The second fundamental right is that I should know who is using my personal information and how. For example, if an insurance company accesses my credit history to give me a rate quote, I can find this out. It may not be a completely painless process but it is certainly possible today, with a regulatory framework that ensures this.  Similar regulations should be instituted to cover any and all forms of access to personal information.

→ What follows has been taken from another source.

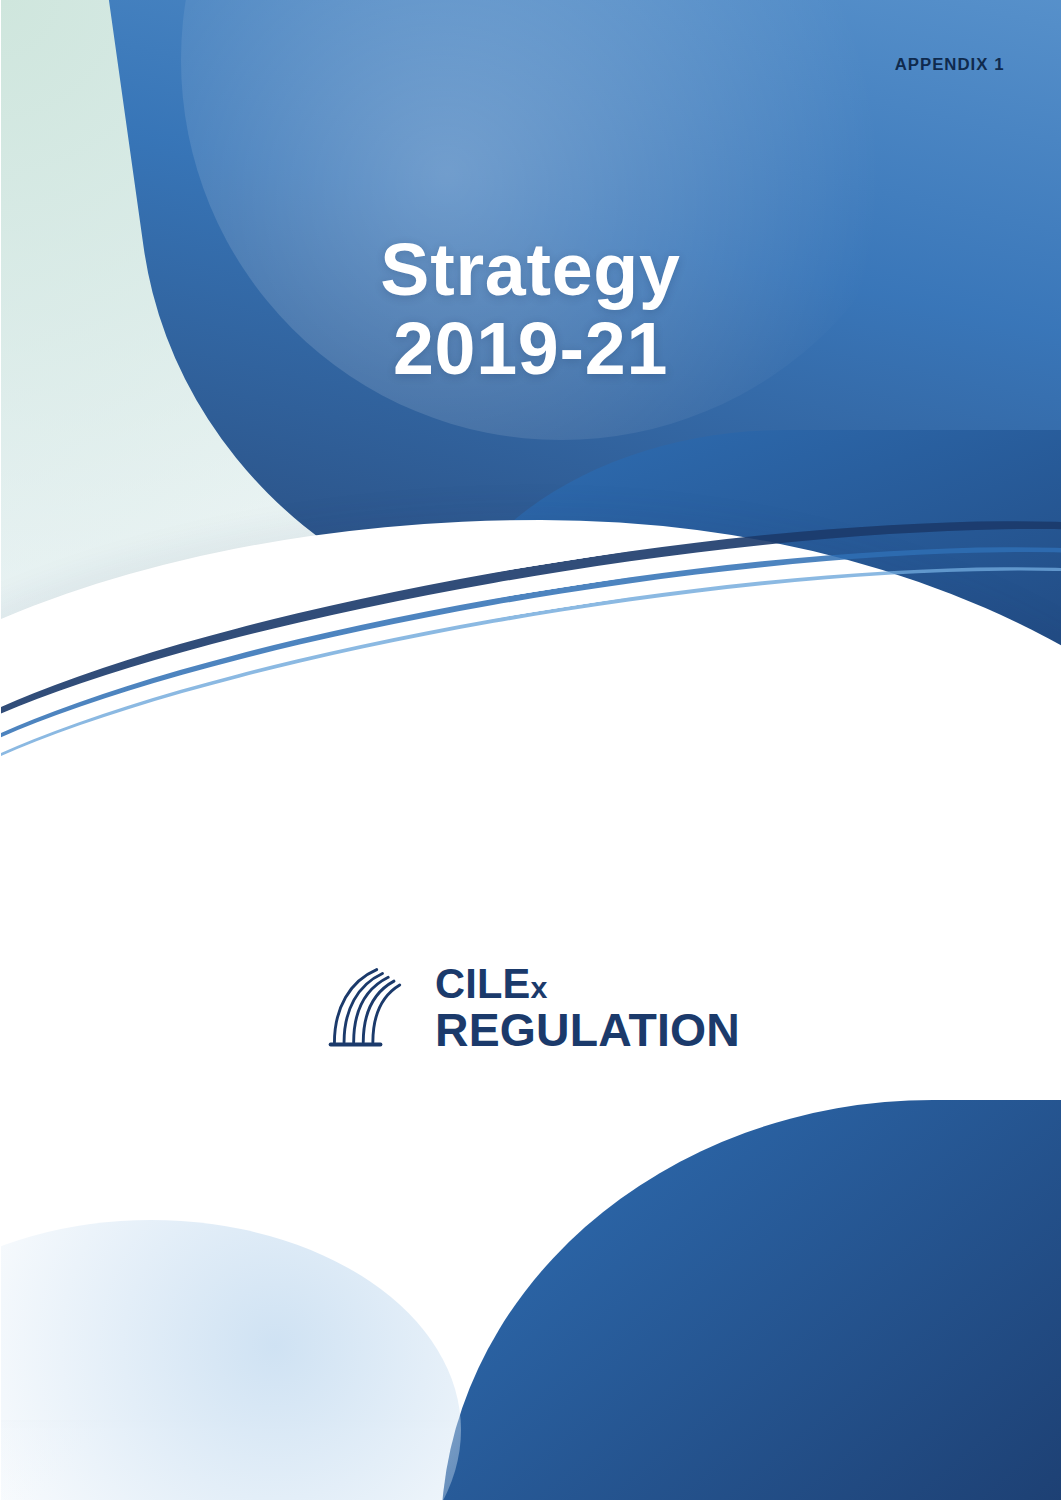APPENDIX 1
Strategy 2019-21
CILEx REGULATION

Data access should be fully transparent to all parties involved. If the an insurance company accesses my medical records, I should know this.  If the government does a background check on me, I should know this too.  Transparency is a prerequisite for accountability. Otherwise, individuals have very limited power to protect themselves from improper uses of their personal information.

Concluding remarks

Much of the privacy research in computer science seems to assume that we can keep the existing legal and regulatory frameworks intact. Computer scientists taking such a position is even sadder than lawyers doing so; we have no excuse of failing to understand the technical issues. We cannot and should not make this assumption. Technical solutions should be subsidiary to new regulations.  But that doesn’t mean technologists cannot lead.  We should work towards supporting full transparency (for both individuals, as well as governments and corporations) rather than opacity and I’m currently in favor of a “shoot first, ask questions later” approach (and help lawmakers figure out the answers). After all, if there is anything that the DRM wars have taught us, it’s that information really wants to be free. Why do we think it’s technically hard (to say the least) to prevent copying of music, movies and software but we still think it may be possible to prevent copying of personal information? As I pointed out in an older post, it’s usually the use and not the possession of information that’s the problem.

My point in this post is simple: we should not fight the wrong war. Instead, we need an easy way to make data ownership claims, and use this to enforce at least two fundamental rights: the ability to keep any personal data with us, and the ability to know who is using this data and how.

Postscript. This post was wallowing for a while as a draft (originally separated from this post, then forgotten).  Since then, a recent MIT TR article discusses some aspects of data ownership.  Even better, I have since found an excellent short piece in the same issue by Esther Dyson, with which I could not agree more.

Update. After posting this last night, I did some further Googling and found another piece by Esther Dyson in the Scientific American. If you’ve read through my ramblings so far, then I’d urge you to read her article; she’s a much better writer than me, and has apparently been thinking about these issues for almost a decade, way before many people even knew what the Internet is. I should probably follow her more closely myself, as I agree disturbingly often with what I’ve read from her so far.